Sanger sequencing is the current standard approach to analyze cell-free DNA in the blood of patients with myelodysplastic syndrome (MDS). But the next-generation sequencing (NGS) methods yields more accurate results.
This finding, and the greater likelihood of detecting the genetic abnormality responsible for the disorder by analyzing cell-free DNA versus DNA extracted from a patient's blood cells, is reported in a new study published in Genetic Testing and Molecular Biomarkers
, a peer-reviewed journal from Mary Ann Liebert, Inc., publishers.
‘Accurate analysis of the molecular abnormalities in patients with myelodysplastic syndrome can aid in early diagnosis and help guide patient care.’
Ferras Albitar, Maher Albitar, and coauthors from NeoGenomics Laboratories, Irvine, CA, compared three techniques for identifying the DNA mutations associated with MDS, a group of cancers affecting the bone marrow.
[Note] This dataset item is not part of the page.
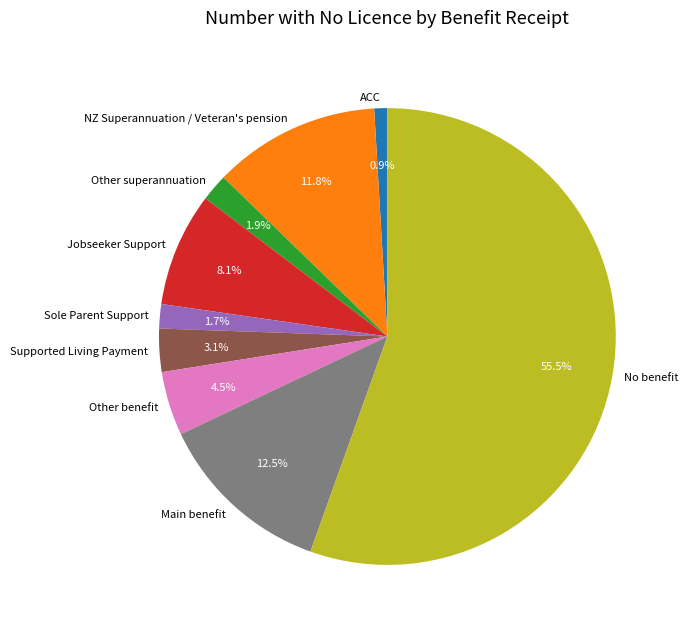

Is it true that Supported Living Payment is 3% of the pie?

True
Both cell-free and cellular DNA from the cancerous cells in the bone marrow are shed into the patient's blood.
In the article 'Deep Sequencing of Cell-Free Peripheral Blood DNA as a Reliable Method for Confirming the Diagnosis of Myelodysplastic Syndrome' the researchers propose that NGS be considered as the method of choice for sequencing cell-free DNA to confirm the diagnosis of MDS.
"This is a remarkable finding that cell-free DNA provides a more sensitive assay for detecting cancer than does the traditional approach of analyzing cell-associated DNA," says Genetic Testing and Molecular Biomarkers
Editor-in-Chief Garth D. Ehrlich, PhD, FAAAS, Center for Genomic Sciences and Center for Advanced Microbial Processing, Institute for Molecular Medicine and Infectious Disease, Drexel College of Medicine (Philadelphia, PA).